My daughters are now 23 and 18 so it’s quite a while since I experienced pregnancy and birth. I was very lucky to have a very uneventful pregnancy first time round and, although, I was a bit confused by gas and air when I gave birth, it was relatively straight forward. My second pregnancy was interrupted at 15 weeks when I was diagnosed with appendicitis and had to have my appendix removed as an emergency. It was very worrying and I can remember reminding every health professional who came anywhere near me that I was pregnant. The obstetrician was brilliant and I woke up to the sound of my baby’s heartbeat on the sonogram. Such a relief.

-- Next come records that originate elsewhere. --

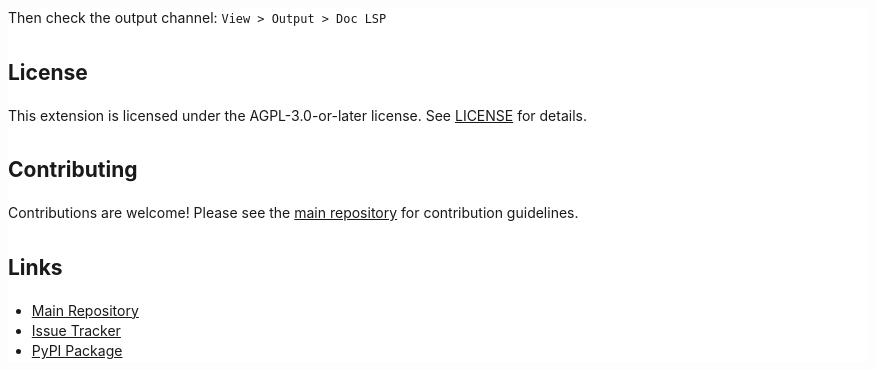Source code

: Then check the output channel: `View > Output > Doc LSP`

## License

This extension is licensed under the AGPL-3.0-or-later license. See [LICENSE](../../LICENSE) for details.

## Contributing

Contributions are welcome! Please see the [main repository](https://github.com/rochacbruno/doc_lsp) for contribution guidelines.

## Links

- [Main Repository](https://github.com/rochacbruno/doc_lsp)
- [Issue Tracker](https://github.com/rochacbruno/doc_lsp/issues)
- [PyPI Package](https://pypi.org/project/doc-lsp/)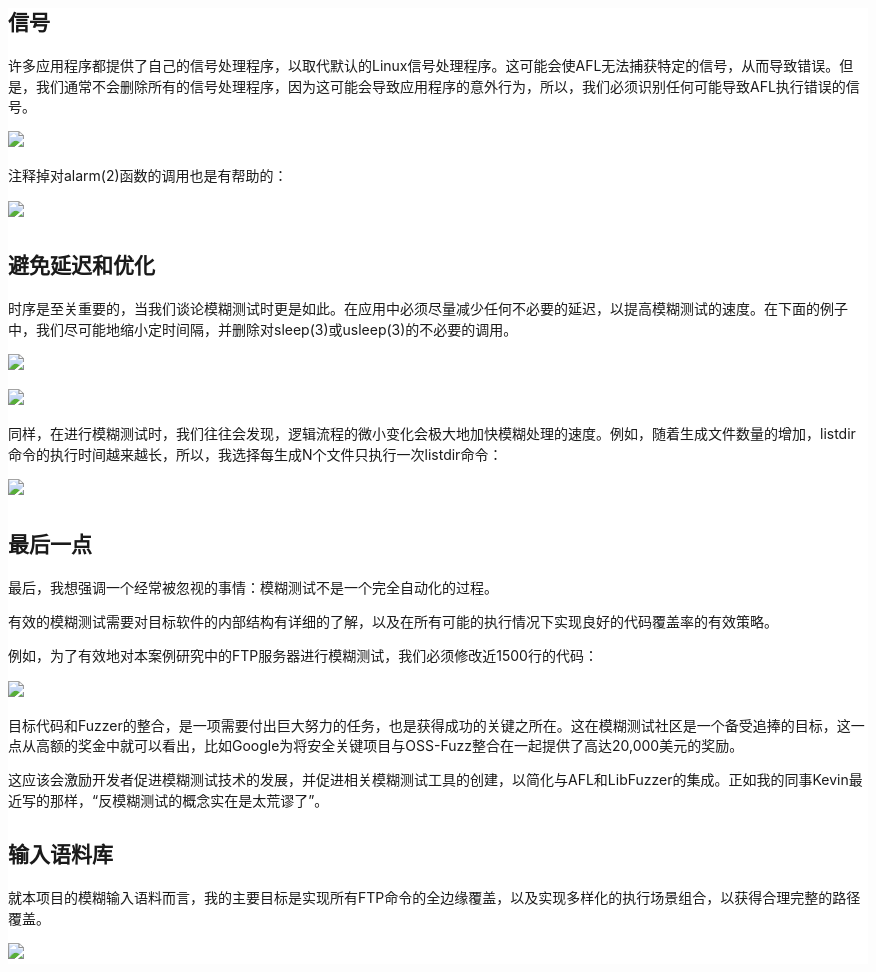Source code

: 
## 信号

许多应用程序都提供了自己的信号处理程序，以取代默认的Linux信号处理程序。这可能会使AFL无法捕获特定的信号，从而导致错误。但是，我们通常不会删除所有的信号处理程序，因为这可能会导致应用程序的意外行为，所以，我们必须识别任何可能导致AFL执行错误的信号。

[![](https://p0.ssl.qhimg.com/t018cf5e32ad579fc8e.png)](https://p0.ssl.qhimg.com/t018cf5e32ad579fc8e.png)

注释掉对alarm(2)函数的调用也是有帮助的：

[![](https://p1.ssl.qhimg.com/t01f5f7000d96a20900.png)](https://p1.ssl.qhimg.com/t01f5f7000d96a20900.png)



## 避免延迟和优化

时序是至关重要的，当我们谈论模糊测试时更是如此。在应用中必须尽量减少任何不必要的延迟，以提高模糊测试的速度。在下面的例子中，我们尽可能地缩小定时间隔，并删除对sleep(3)或usleep(3)的不必要的调用。

[![](https://p1.ssl.qhimg.com/t014d25fa0524a5ad20.png)](https://p1.ssl.qhimg.com/t014d25fa0524a5ad20.png)

[![](https://p5.ssl.qhimg.com/t01ff1695ce9e14cedb.png)](https://p5.ssl.qhimg.com/t01ff1695ce9e14cedb.png)

同样，在进行模糊测试时，我们往往会发现，逻辑流程的微小变化会极大地加快模糊处理的速度。例如，随着生成文件数量的增加，listdir命令的执行时间越来越长，所以，我选择每生成N个文件只执行一次listdir命令：

[![](https://p0.ssl.qhimg.com/t0113d93b2536ac69d9.png)](https://p0.ssl.qhimg.com/t0113d93b2536ac69d9.png)



## 最后一点

最后，我想强调一个经常被忽视的事情：模糊测试不是一个完全自动化的过程。

有效的模糊测试需要对目标软件的内部结构有详细的了解，以及在所有可能的执行情况下实现良好的代码覆盖率的有效策略。

例如，为了有效地对本案例研究中的FTP服务器进行模糊测试，我们必须修改近1500行的代码： 

[![](https://p5.ssl.qhimg.com/t0100435ffef5378cef.png)](https://p5.ssl.qhimg.com/t0100435ffef5378cef.png)

目标代码和Fuzzer的整合，是一项需要付出巨大努力的任务，也是获得成功的关键之所在。这在模糊测试社区是一个备受追捧的目标，这一点从高额的奖金中就可以看出，比如Google为将安全关键项目与OSS-Fuzz整合在一起提供了高达20,000美元的奖励。

这应该会激励开发者促进模糊测试技术的发展，并促进相关模糊测试工具的创建，以简化与AFL和LibFuzzer的集成。正如我的同事Kevin最近写的那样，“反模糊测试的概念实在是太荒谬了”。



## 输入语料库

就本项目的模糊输入语料而言，我的主要目标是实现所有FTP命令的全边缘覆盖，以及实现多样化的执行场景组合，以获得合理完整的路径覆盖。 

[![](https://p0.ssl.qhimg.com/t01564f4c05918a6d5f.png)](https://p0.ssl.qhimg.com/t01564f4c05918a6d5f.png)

I had very little experience of babies and, looking back, was quite clueless about what they needed. As the front door closed behind me when we took my firstborn home, I remember the overwhelming feeling of responsibility and fear that I wouldn’t know what to do for this tiny, vulnerable, brand new person. I held her in my arms and gazed in wonder and trepidation. I was scared of everything. I wouldn’t take her out of the house for the first three weeks, almost drowned her at the first bath time and was completely bamboozled by the whole burping thing. Someone had told me that breastfed babies don’t need winding – what rubbish! Three things helped me limp through the first few months and gave me confidence for the first year:
The most effective moral support and wisest words of wisdom came from Hilary the Health Visitor who told me to listen to all the advice that everyone was giving me constantly, to express gratitude graciously and then ignore it. She told me that whatever I chose to do would be the right thing for my child and it didn’t matter what other people thought – “you can’t be a perfect Mum, but you will be good enough”. Her words were reassuring and comforting. Hilary mopped my tears, celebrated my small victories and encouraged me through the mystery of babies. She was gentle, kind, patient, a great listener and had just the right balance of laughing with me and at me.
Hilary introduced me to my second saviour – Infacol (I expect there are other similar colic remedies available). My poor daughter number one hardly slept in her first four weeks – I took to keeping a record to prove my point – she was averaging 9 hours out of 24. She cried constantly, I couldn’t put her down, I had a bout of mastitis (big ouch) and I was exhausted. I fed her, changed her, fed her again, nursed her up and down and she just wouldn’t settle. The problem was what I wasn’t doing; thanks to some pretty poor advice, I didn’t wind her after feeding and I didn’t know about colic. Infacol fifteen minutes before a feed and half an hour of winding afterwards were the much needed solution and settled regular, long sleeps followed for both of us. So look out for the signs – a baby who can’t lie down without crying and pulls their knees up probably has trapped wind and, if you have ever had indigestion you will know, it’s painful.
Finally, my very dear friend Mel (Manager of a nursery), gave me the Complete Book of Babycare by Elizabeth Fenwick. Born in 1994, daughter number one arrived in a world free of the internet and google when help came from books. This particular one suited me perfectly – it was effectively, a step-by-step guide with pictures! There was even a suggested routine, and we all know how important routine is. It helped me enormously and provided me with a framework to work within. Life settled and I finally started to enjoy my beautiful baby. It seems like only yesterday; now she’s just completed an MA and is starting out in the world of work. I am overwhelmingly proud of both my daughters, their childhood has flashed by and if I would be so bold as to offer any new parent a spot of advice, it would be to enjoy what each stage has to offer – savour every moment.